Since I’m prone to self-doubt and recrimination, I began to find myself wondering yesterday if I really did have more energy than I thought I did and if I was just being lazy and not wanting to do things rather than not actually having the energy to do them. So I began reminding myself of a few facts last evening, and I decided to type them up here to be able to find them again in the future if I start to feel like this again:
I am not simply “being lazy.” I reached a point where the demands on me–mental, emotional, AND physical–were increasingly unbearable. Slowly, and with major resistance, I gave up on various activities: ballet, swing dance, job applications, subbing. Those last two required the actual commands of God to make me give them up because my sense of responsibility for those activities is so strong.
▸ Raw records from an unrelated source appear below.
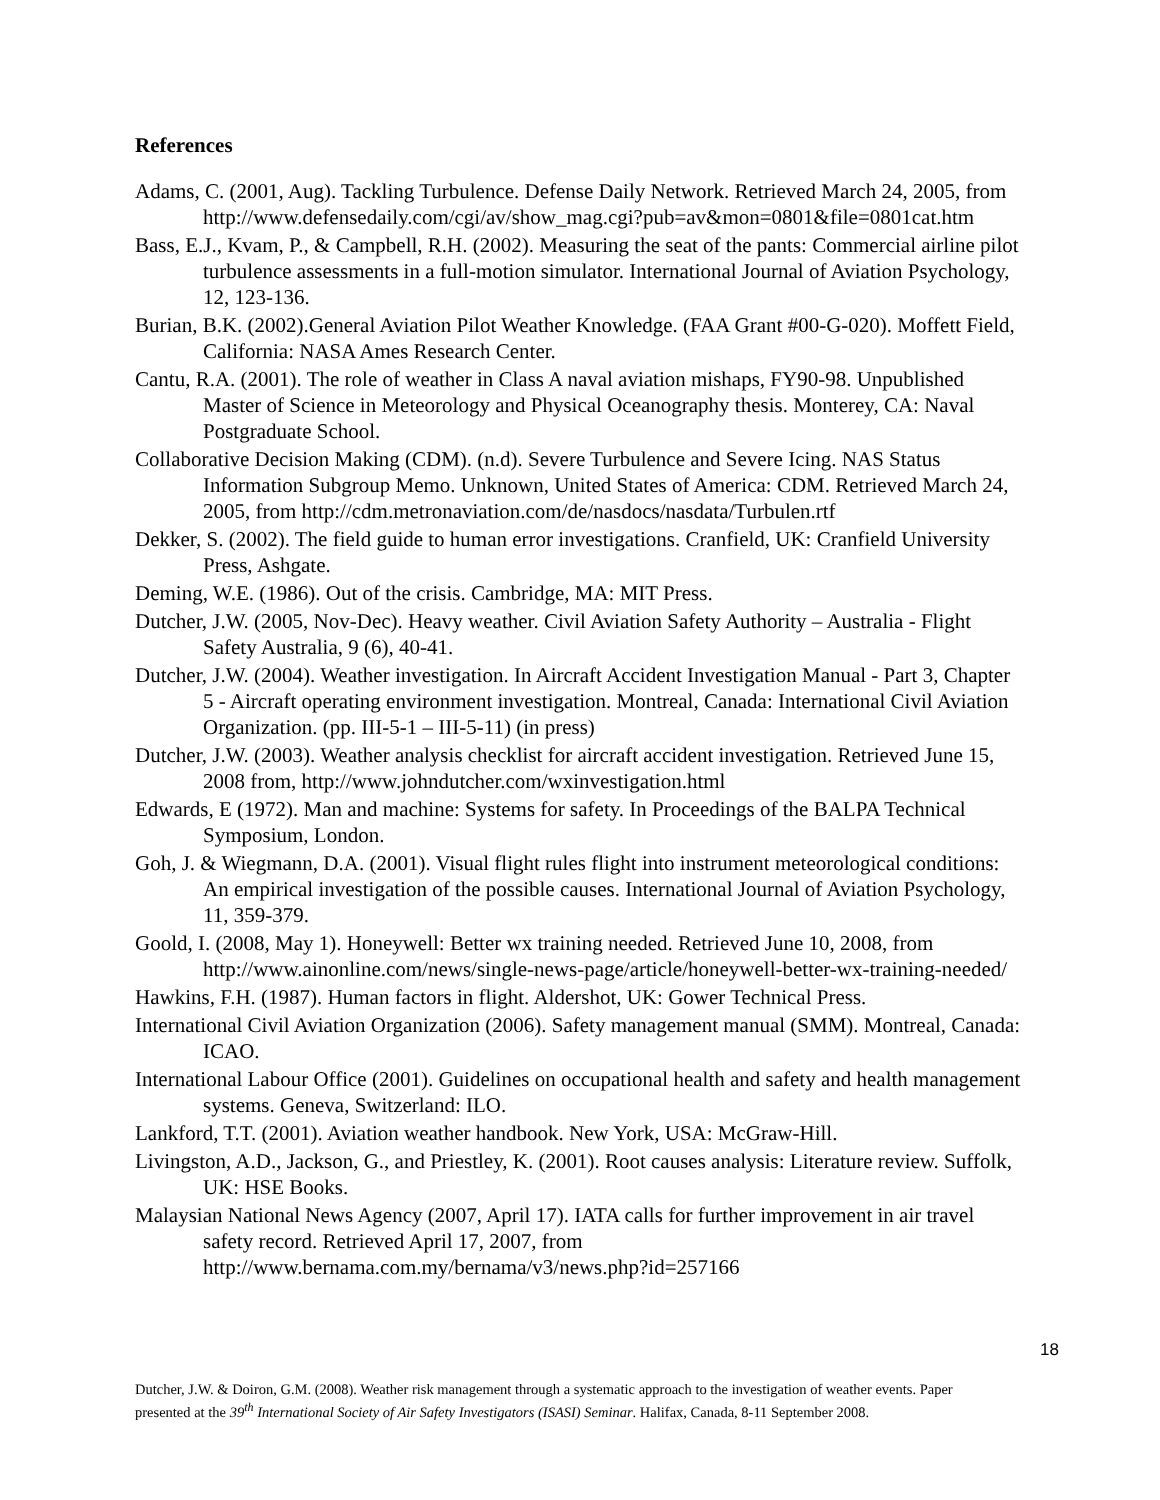References
Adams, C. (2001, Aug). Tackling Turbulence. Defense Daily Network. Retrieved March 24, 2005, from http://www.defensedaily.com/cgi/av/show_mag.cgi?pub=av&mon=0801&file=0801cat.htm
Bass, E.J., Kvam, P., & Campbell, R.H. (2002). Measuring the seat of the pants: Commercial airline pilot turbulence assessments in a full-motion simulator. International Journal of Aviation Psychology, 12, 123-136.
Burian, B.K. (2002).General Aviation Pilot Weather Knowledge. (FAA Grant #00-G-020). Moffett Field, California: NASA Ames Research Center.
Cantu, R.A. (2001). The role of weather in Class A naval aviation mishaps, FY90-98. Unpublished Master of Science in Meteorology and Physical Oceanography thesis. Monterey, CA: Naval Postgraduate School.
Collaborative Decision Making (CDM). (n.d). Severe Turbulence and Severe Icing. NAS Status Information Subgroup Memo. Unknown, United States of America: CDM. Retrieved March 24, 2005, from http://cdm.metronaviation.com/de/nasdocs/nasdata/Turbulen.rtf
Dekker, S. (2002). The field guide to human error investigations. Cranfield, UK: Cranfield University Press, Ashgate.
Deming, W.E. (1986). Out of the crisis. Cambridge, MA: MIT Press.
Dutcher, J.W. (2005, Nov-Dec). Heavy weather. Civil Aviation Safety Authority – Australia - Flight Safety Australia, 9 (6), 40-41.
Dutcher, J.W. (2004). Weather investigation. In Aircraft Accident Investigation Manual - Part 3, Chapter 5 - Aircraft operating environment investigation. Montreal, Canada: International Civil Aviation Organization. (pp. III-5-1 – III-5-11) (in press)
Dutcher, J.W. (2003). Weather analysis checklist for aircraft accident investigation. Retrieved June 15, 2008 from, http://www.johndutcher.com/wxinvestigation.html
Edwards, E (1972). Man and machine: Systems for safety. In Proceedings of the BALPA Technical Symposium, London.
Goh, J. & Wiegmann, D.A. (2001). Visual flight rules flight into instrument meteorological conditions: An empirical investigation of the possible causes. International Journal of Aviation Psychology, 11, 359-379.
Goold, I. (2008, May 1). Honeywell: Better wx training needed. Retrieved June 10, 2008, from http://www.ainonline.com/news/single-news-page/article/honeywell-better-wx-training-needed/
Hawkins, F.H. (1987). Human factors in flight. Aldershot, UK: Gower Technical Press.
International Civil Aviation Organization (2006). Safety management manual (SMM). Montreal, Canada: ICAO.
International Labour Office (2001). Guidelines on occupational health and safety and health management systems. Geneva, Switzerland: ILO.
Lankford, T.T. (2001). Aviation weather handbook. New York, USA: McGraw-Hill.
Livingston, A.D., Jackson, G., and Priestley, K. (2001). Root causes analysis: Literature review. Suffolk, UK: HSE Books.
Malaysian National News Agency (2007, April 17). IATA calls for further improvement in air travel safety record. Retrieved April 17, 2007, from http://www.bernama.com.my/bernama/v3/news.php?id=257166
18
Dutcher, J.W. & Doiron, G.M. (2008). Weather risk management through a systematic approach to the investigation of weather events. Paper presented at the 39<sup>th</sup> International Society of Air Safety Investigators (ISASI) Seminar. Halifax, Canada, 8-11 September 2008.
God TOLD me this was the right decision, and otherwise, I probably never would have made it.
And this break has been good for me. I have finally reduced my activity level to match my energy level (which is why I am no longer experiencing the extreme fatigue that reminds me of how sick I am). I have made a wise decision. I have also, through this enforced rest, learned that you shouldn’t do things out of a crippling sense of guilt and obligation, and I’m beginning to believe that the practical choice–in things like career trajectory–isn’t always the right one. If I have true faith–willing to do the “impractical” thing for the sake of God’s plan–then I will keep resting as long as he tells me to, and without guilt.
Our associate pastor, Dale, preached today on 2 Chronicles 36:14-23. He particularly mentioned the fact that after the Israelites went into exile, the land finally had the Sabbath rests and Years of Jubilee that had been owed to it and that the Israelites hadn’t given it over the centuries. Dale suggested that the land was allowed to rest in order to prepare it for the return of the Israelites. I really felt like God was saying that this was my Jubilee rest. Situations and my own sense of obligation had kept me from really resting for years, and I never would have truly rested unless God had forced me to. But this rest, which feels to me like a waste, is actually a time while God is preparing the next portion of my life: preparing a career and/or a future for me. I just have to remember all this and keep myself from falling into despair and self-recrimination.